The production really mines the capital’s art deco heritage with King’s private newsreel cinema, which is Eltham Palace, Court Yard, Eltham, SE9. Originally the boyhood home of a real English king, Henry VIII, the one-time medieval manor house was rescued and restored in the Thirties by textile magnates, the Courtauld family, who built their glamorous Art Deco London showpiece next to the remains of the royal palace. The sleek interior was passed off as the salon of a luxury liner in the 2008 film of Brideshead Revisited.

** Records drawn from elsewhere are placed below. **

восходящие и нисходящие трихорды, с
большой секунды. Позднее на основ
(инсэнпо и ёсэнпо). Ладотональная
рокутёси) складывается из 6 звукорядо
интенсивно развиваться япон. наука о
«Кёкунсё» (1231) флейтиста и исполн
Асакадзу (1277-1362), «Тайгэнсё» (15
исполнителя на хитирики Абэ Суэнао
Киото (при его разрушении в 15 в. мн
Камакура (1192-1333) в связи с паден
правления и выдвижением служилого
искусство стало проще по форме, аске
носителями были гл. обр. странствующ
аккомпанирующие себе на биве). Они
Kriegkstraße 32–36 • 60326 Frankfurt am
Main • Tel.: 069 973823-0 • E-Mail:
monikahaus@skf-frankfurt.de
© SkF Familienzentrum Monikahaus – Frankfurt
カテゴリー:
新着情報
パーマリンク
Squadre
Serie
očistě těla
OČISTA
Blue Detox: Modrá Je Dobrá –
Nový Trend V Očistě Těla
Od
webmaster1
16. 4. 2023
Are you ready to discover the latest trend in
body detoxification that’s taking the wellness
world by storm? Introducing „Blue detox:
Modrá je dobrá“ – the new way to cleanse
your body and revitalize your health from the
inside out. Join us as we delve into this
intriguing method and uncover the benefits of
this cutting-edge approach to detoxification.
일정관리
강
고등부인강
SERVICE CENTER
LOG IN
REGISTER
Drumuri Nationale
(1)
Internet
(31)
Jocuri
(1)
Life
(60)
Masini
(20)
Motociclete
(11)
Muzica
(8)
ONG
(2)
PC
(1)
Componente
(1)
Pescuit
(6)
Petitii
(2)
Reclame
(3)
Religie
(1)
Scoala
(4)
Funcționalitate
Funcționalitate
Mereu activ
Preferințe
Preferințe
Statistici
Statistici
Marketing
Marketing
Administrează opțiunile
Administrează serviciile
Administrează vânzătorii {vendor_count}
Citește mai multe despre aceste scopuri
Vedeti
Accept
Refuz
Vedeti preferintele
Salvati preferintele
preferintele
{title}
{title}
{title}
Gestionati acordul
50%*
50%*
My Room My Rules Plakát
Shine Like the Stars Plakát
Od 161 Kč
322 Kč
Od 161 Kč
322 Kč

Richard’s military HQ was Steam Town, a rail museum at Carnforth in Lancashire, which has since closed down. Carnforth itself is famous as the railway station used in David Lean’s 1945 British classic Brief Encounter.

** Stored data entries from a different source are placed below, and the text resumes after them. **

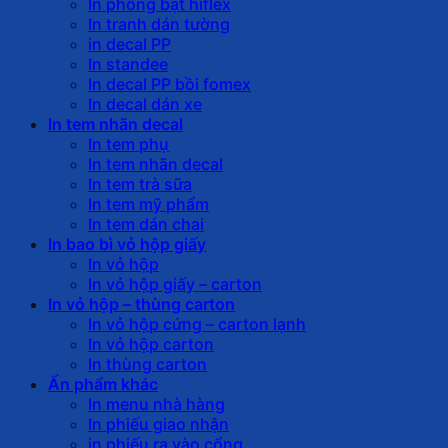
In phông bạt hiflex
In tranh dán tường
in decal PP
In standee
In decal PP bồi fomex
In decal dán xe
In tem nhãn decal
In tem phụ
In tem nhãn decal
In tem trà sữa
In tem mỹ phẩm
In tem dán chai
In bao bì vỏ hộp giấy
In vỏ hộp
In vỏ hộp giấy – carton
In vỏ hộp – thùng carton
In vỏ hộp cứng – carton lạnh
In vỏ hộp carton
In thùng carton
Ấn phẩm khác
In menu nhà hàng
In phiếu giao nhận
in phiếu ra vào cổng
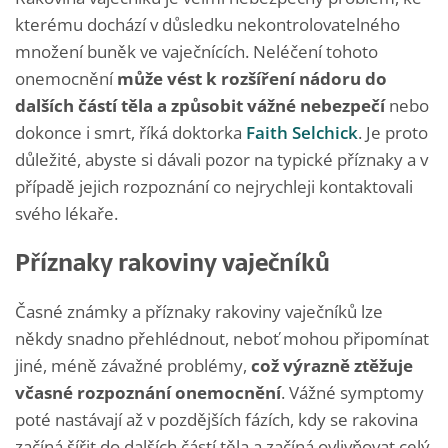
kterému dochází v důsledku nekontrolovatelného
množení buněk ve vaječnících. Neléčení tohoto
onemocnění
může vést k rozšíření nádoru do
dalších částí těla a způsobit vážné nebezpečí
nebo
dokonce i smrt, říká doktorka
Faith Selchick
. Je proto
důležité, abyste si dávali pozor na typické příznaky a v
případě jejich rozpoznání co nejrychleji kontaktovali
svého lékaře.
Příznaky rakoviny vaječníků
Časné známky a příznaky rakoviny vaječníků lze
někdy snadno přehlédnout, neboť mohou připomínat
jiné, méně závažné problémy,
což výrazně ztěžuje
včasné rozpoznání onemocnění
. Vážné symptomy
poté nastávají až v pozdějších fázích, kdy se rakovina
začíná šířit do dalších částí těla a začíná ovlivňovat celý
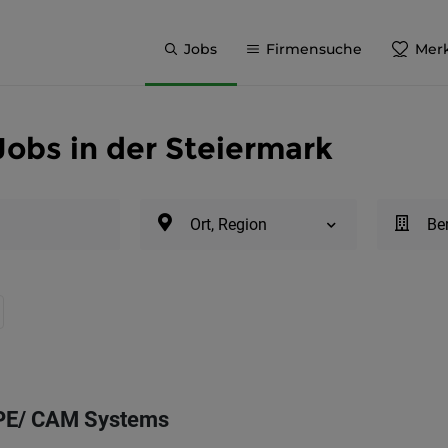
Jobs
Firmensuche
Merk
obs in der Steiermark
Ort, Region
Be
 PE/ CAM Systems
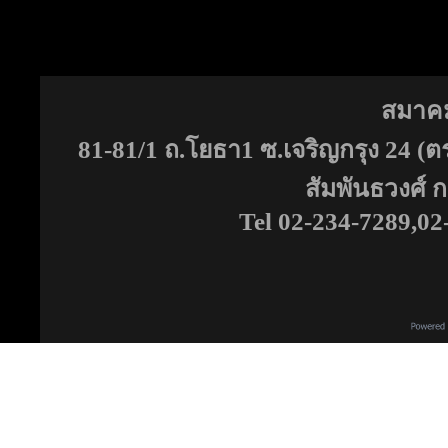
สมาคม
81-81/1 ถ.โยธา1 ซ.เจริญกรุง 24 
สัมพันธวงศ์
Tel 02-234-7289,02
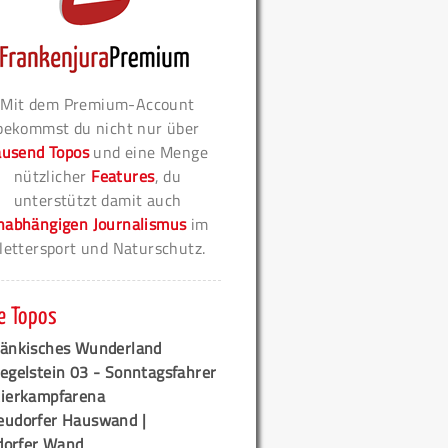
Mit dem Premium-Account
bekommst du nicht nur über
ausend Topos
und eine Menge
nützlicher
Features
, du
unterstützt damit auch
nabhängigen Journalismus
im
lettersport und Naturschutz.
e Topos
ränkisches Wunderland
egelstein 03 - Sonntagsfahrer
tierkampfarena
eudorfer Hauswand |
orfer Wand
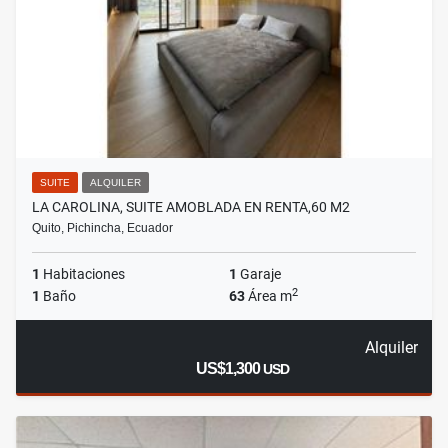
SUITE
ALQUILER
LA CAROLINA, SUITE AMOBLADA EN RENTA,60 M2
Quito, Pichincha, Ecuador
1
Habitaciones
1
Garaje
2
1
Baño
63
Área m
Alquiler
US$1,300
USD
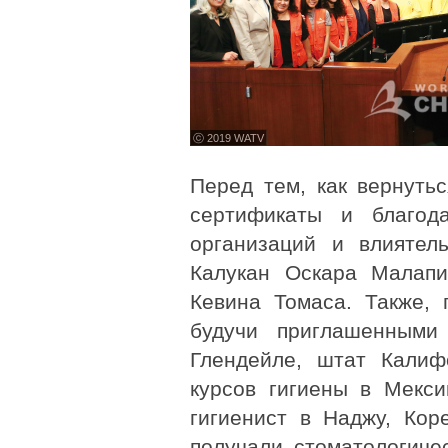
ⓒ 2019 WATV
Перед тем, как вернут
сертификаты и благод
организаций и влиятел
Калукан Оскара Малапи
Кевина Томаса. Также, 
будучи приглашенными
Глендейле, штат Калиф
курсов гигиены в Мекс
гигиенист в Наджу, Кор
получали стоматологиче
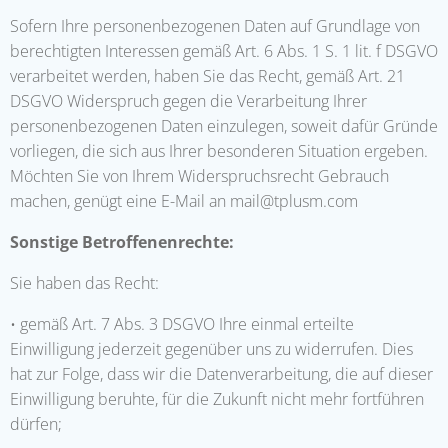
Sofern Ihre personenbezogenen Daten auf Grundlage von
berechtigten Interessen gemäß Art. 6 Abs. 1 S. 1 lit. f DSGVO
verarbeitet werden, haben Sie das Recht, gemäß Art. 21
DSGVO Widerspruch gegen die Verarbeitung Ihrer
personenbezogenen Daten einzulegen, soweit dafür Gründe
vorliegen, die sich aus Ihrer besonderen Situation ergeben.
Möchten Sie von Ihrem Widerspruchsrecht Gebrauch
machen, genügt eine E-Mail an mail@tplusm.com
Sonstige Betroffenenrechte:
Sie haben das Recht:
• gemäß Art. 7 Abs. 3 DSGVO Ihre einmal erteilte
Einwilligung jederzeit gegenüber uns zu widerrufen. Dies
hat zur Folge, dass wir die Datenverarbeitung, die auf dieser
Einwilligung beruhte, für die Zukunft nicht mehr fortführen
dürfen;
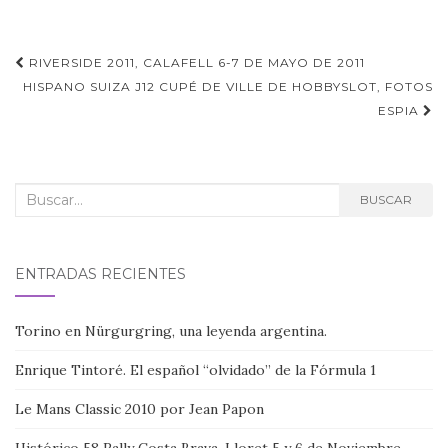
Navegación
RIVERSIDE 2011, CALAFELL 6-7 DE MAYO DE 2011
de
HISPANO SUIZA J12 CUPÉ DE VILLE DE HOBBYSLOT, FOTOS
ESPIA
entradas
Buscar:
BUSCAR
ENTRADAS RECIENTES
Torino en Nürgurgring, una leyenda argentina.
Enrique Tintoré. El español “olvidado” de la Fórmula 1
Le Mans Classic 2010 por Jean Papon
Histórico 58 Rally Costa Brava. Lloret 5 y 6 de Noviembre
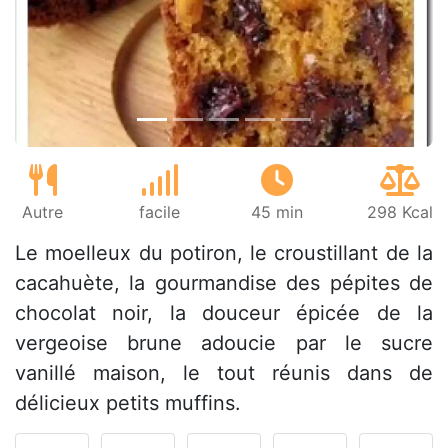
Précédent
Suiv
Autre
facile
45 min
298 Kcal
Le moelleux du potiron, le croustillant de la
cacahuète, la gourmandise des pépites de
chocolat noir, la douceur épicée de la
vergeoise brune adoucie par le sucre
vanillé maison, le tout réunis dans de
délicieux petits muffins.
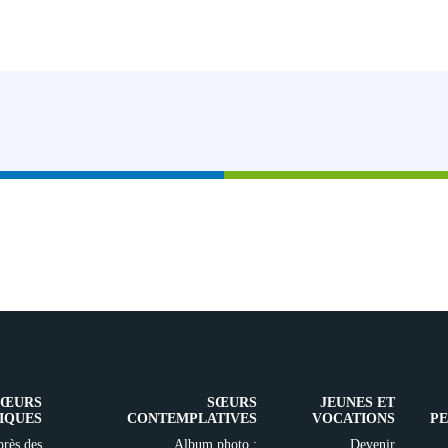
SŒURS
SŒURS
JEUNES ET
IQUES
CONTEMPLATIVES
VOCATIONS
PE
rès des
Album photo :
Devenir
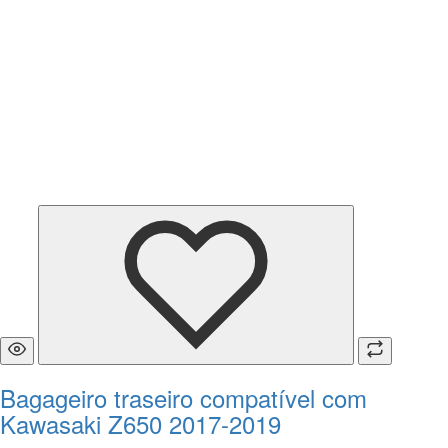
Bagageiro traseiro compatível com
Kawasaki Z650 2017-2019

Two of London’s famous ex-power stations are also drafted in to provide monumental backdrops.
Bankside Power Station is used as the massively intimidating exterior of a Stalinist-style ‘Tower of London’. The vast, red brick structure has now, of course, been granted a new lease of life as Tate Modern, Bankside.
The prison interior is the old County Hall Building, also on the South bank alongside Westminster Bridge, the exterior of which also supplied the entrance to the ‘Lord Protector’s headquarters. Opened in 1922 as the headquarters of London County Council, and subsequently home to the GLC, the building now houses the Sea Life London Aquarium, hotels, restaurants and other attractions. You may previously have seen County Hall’s art deco interior standing in for ‘CIA HQ, Langley’ in Brian De Palma’s Mission Impossible and for the hi-rise apartment of Frank D’Amico (Mark Strong) in Matthew Vaughn's Kick-Ass. It's on the riverside terrace in front of County Hall that Alfred Hitchcock makes a cameo appearance in his 1973 film Frenzy.

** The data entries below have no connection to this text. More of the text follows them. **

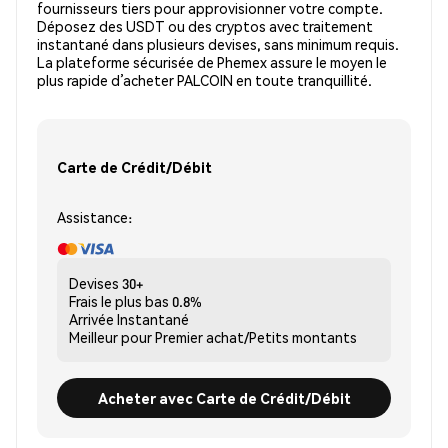
fournisseurs tiers pour approvisionner votre compte.
Déposez des USDT ou des cryptos avec traitement
instantané dans plusieurs devises, sans minimum requis.
La plateforme sécurisée de Phemex assure le moyen le
plus rapide d’acheter PALCOIN en toute tranquillité.
Carte de Crédit/Débit
Assistance:
Devises
30+
Frais le plus bas
0.8%
Arrivée
Instantané
Meilleur pour
Premier achat/Petits montants
Acheter avec Carte de Crédit/Débit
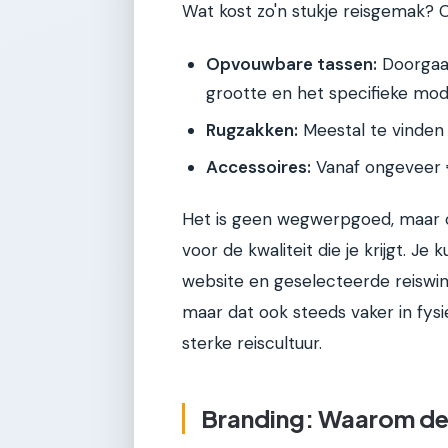
Wat kost zo'n stukje reisgemak? C
Opvouwbare tassen:
Doorgaan
grootte en het specifieke mod
Rugzakken:
Meestal te vinden 
Accessoires:
Vanaf ongeveer €
Het is geen wegwerpgoed, maar oo
voor de kwaliteit die je krijgt. J
website en geselecteerde reiswinke
maar dat ook steeds vaker in fysi
sterke reiscultuur.
Branding: Waarom de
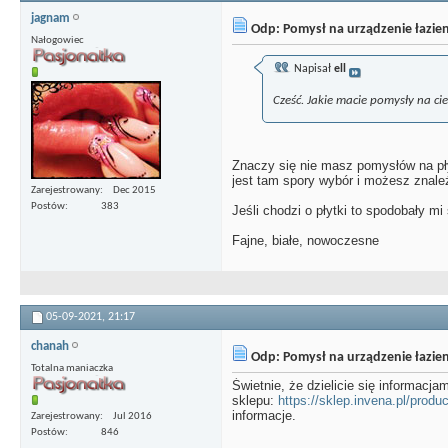
jagnam
Odp: Pomysł na urządzenie łazien
Nałogowiec
Napisał
ell
Cześć. Jakie macie pomysły na c
Znaczy się nie masz pomysłów na pły
jest tam spory wybór i możesz znale
Zarejestrowany
Dec 2015
Postów
383
Jeśli chodzi o płytki to spodobały mi 
Fajne, białe, nowoczesne
05-09-2021,
21:17
chanah
Odp: Pomysł na urządzenie łazien
Totalna maniaczka
Świetnie, że dzielicie się informacj
sklepu:
https://sklep.invena.pl/produ
informacje.
Zarejestrowany
Jul 2016
Postów
846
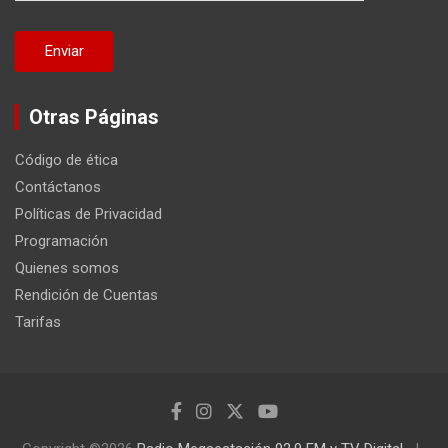
Otras Páginas
Código de ética
Contáctanos
Políticas de Privacidad
Programación
Quienes somos
Rendición de Cuentas
Tarifas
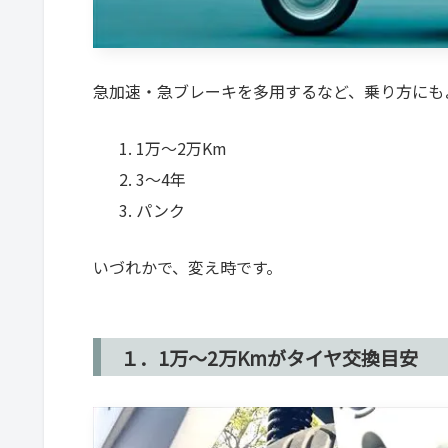
急加速・急ブレーキを多用するなど、乗り方にも
1万～2万Km
3～4年
パンク
いづれかで、変え時です。
１．1万～2万Kmがタイヤ交換目安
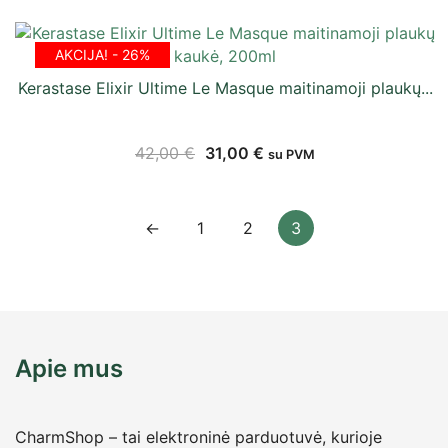
AKCIJA! - 26%
Kerastase Elixir Ultime Le Masque maitinamoji plaukų...
42,00
€
31,00
€
su PVM
←
1
2
3
Apie mus
CharmShop – tai elektroninė parduotuvė, kurioje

The Tate’s Turbine Hall stood in for the interior of the ‘Ark of the Arts’in Alfonso Cuarón’s Children Of Men and, by coincidence, the Ark’s exterior was Battersea Power Station. It’s the still-deserted hulk of Battersea which becomes the site of the climactic ‘Battle of Bosworth’ in Richard III.
While many and varied schemes for its reuse come and go (latest is as a proposed stadium for Chelsea Football Club), the iconic building regularly serves as a movie location – notably used for the spectacular explosion in Christopher Nolan’s The Dark Knight and for the industrial wastelands of Terry Gilliam’s The Imaginarium of Dr Parnassus.